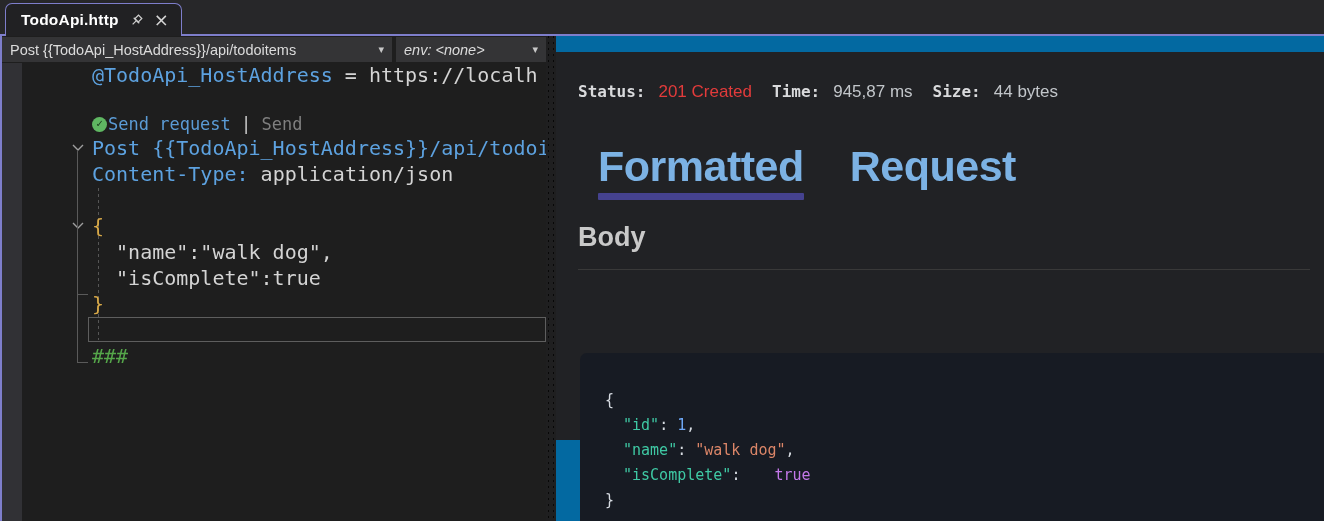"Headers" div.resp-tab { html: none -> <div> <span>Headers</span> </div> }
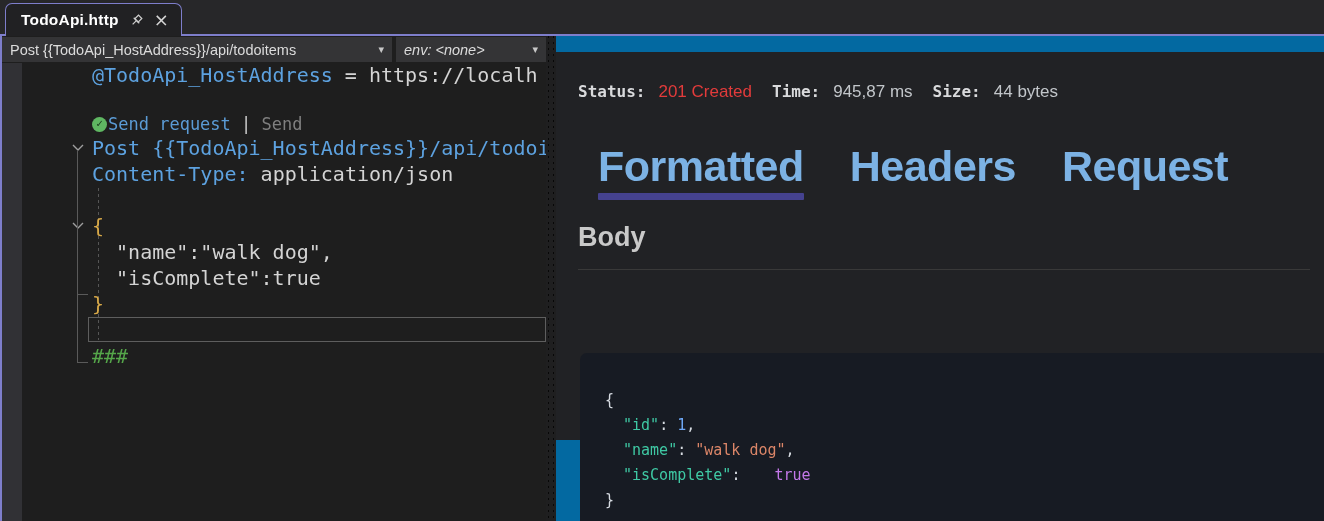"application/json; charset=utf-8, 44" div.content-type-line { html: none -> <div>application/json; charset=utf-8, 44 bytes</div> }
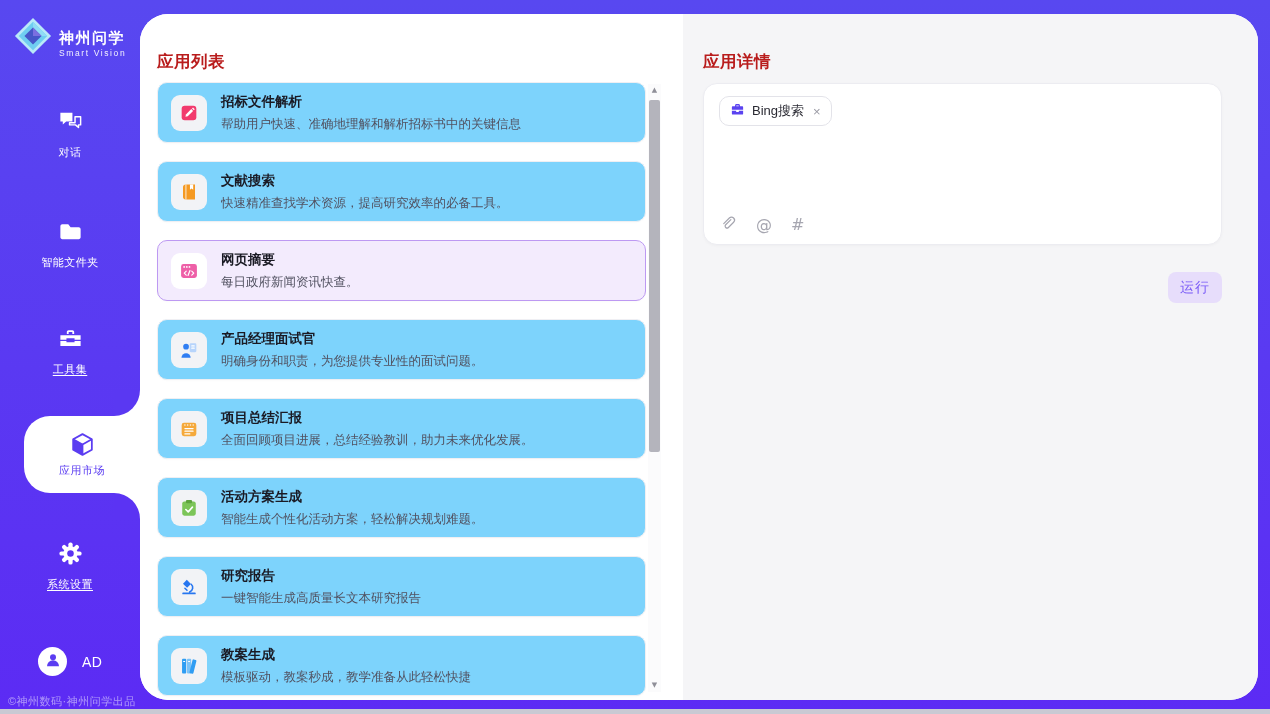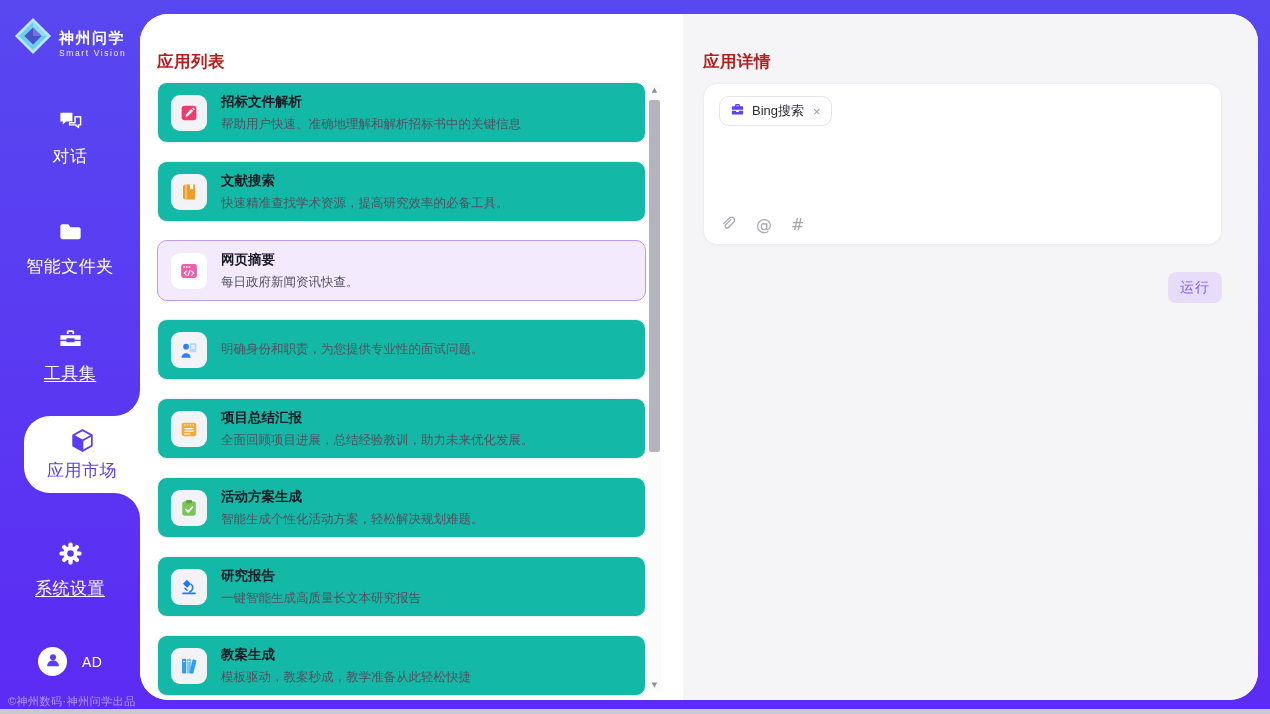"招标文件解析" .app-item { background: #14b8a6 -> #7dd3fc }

● ● ● ●

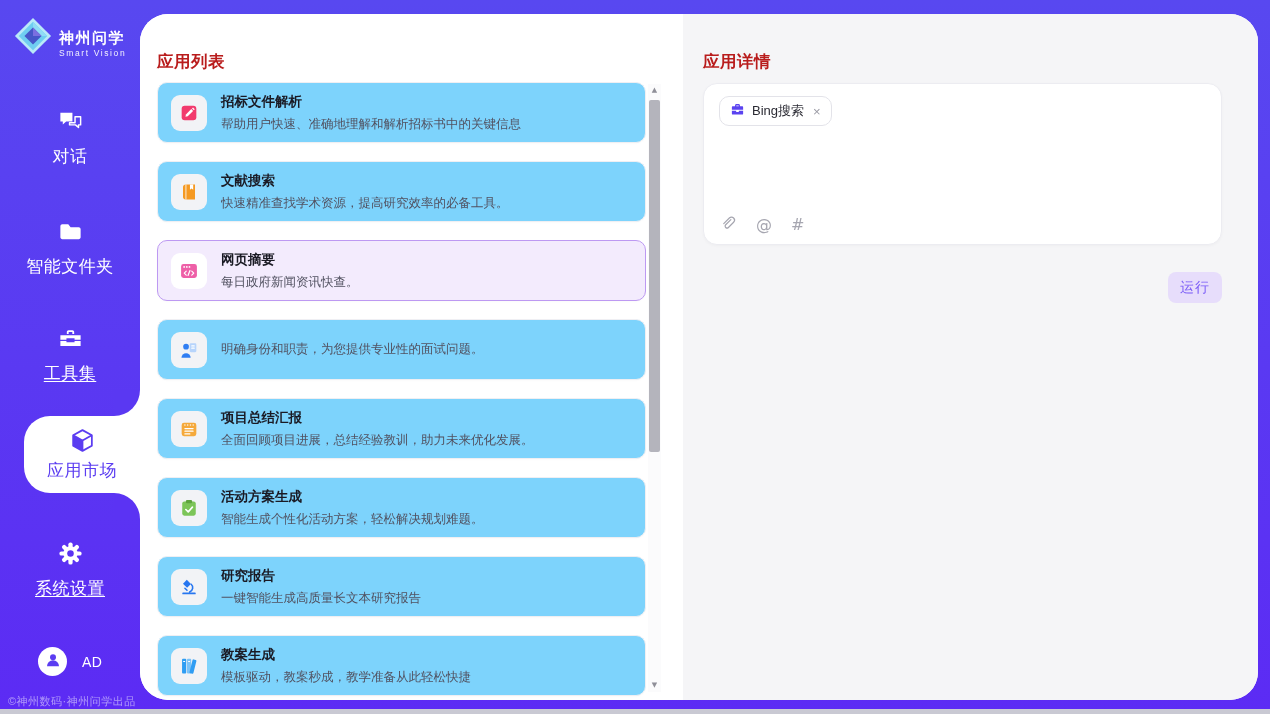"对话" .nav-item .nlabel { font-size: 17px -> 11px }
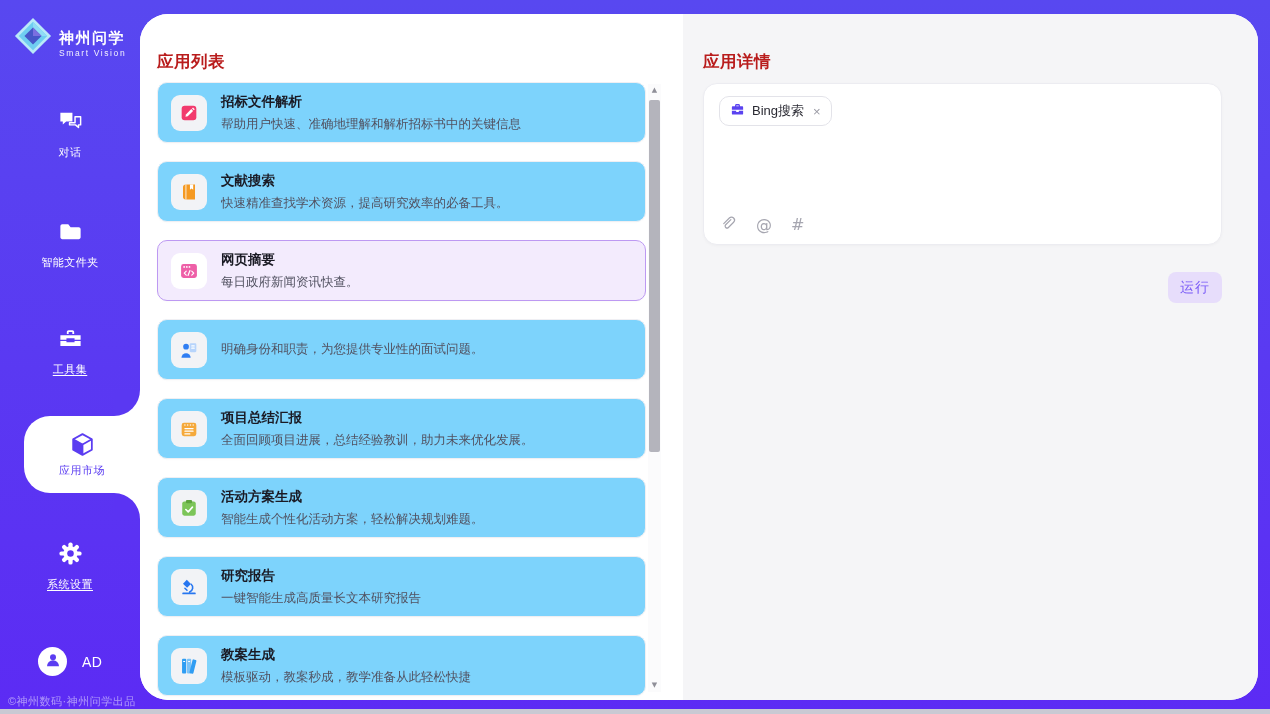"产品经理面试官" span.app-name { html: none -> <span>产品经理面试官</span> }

● ● ● ●

■ What to work on
What do the entries above read from the line containing "-> <div> <span>Headers</span>" through the line containing "background: #14b8a6 ->"? Output those lines exactly, both ends included, with the pictures left out.

■ Written solution
"Headers" div.resp-tab { html: none -> <div> <span>Headers</span> </div> }
"application/json; charset=utf-8, 44" div.content-type-line { html: none -> <div>application/json; charset=utf-8, 44 bytes</div> }
"招标文件解析" .app-item { background: #14b8a6 -> #7dd3fc }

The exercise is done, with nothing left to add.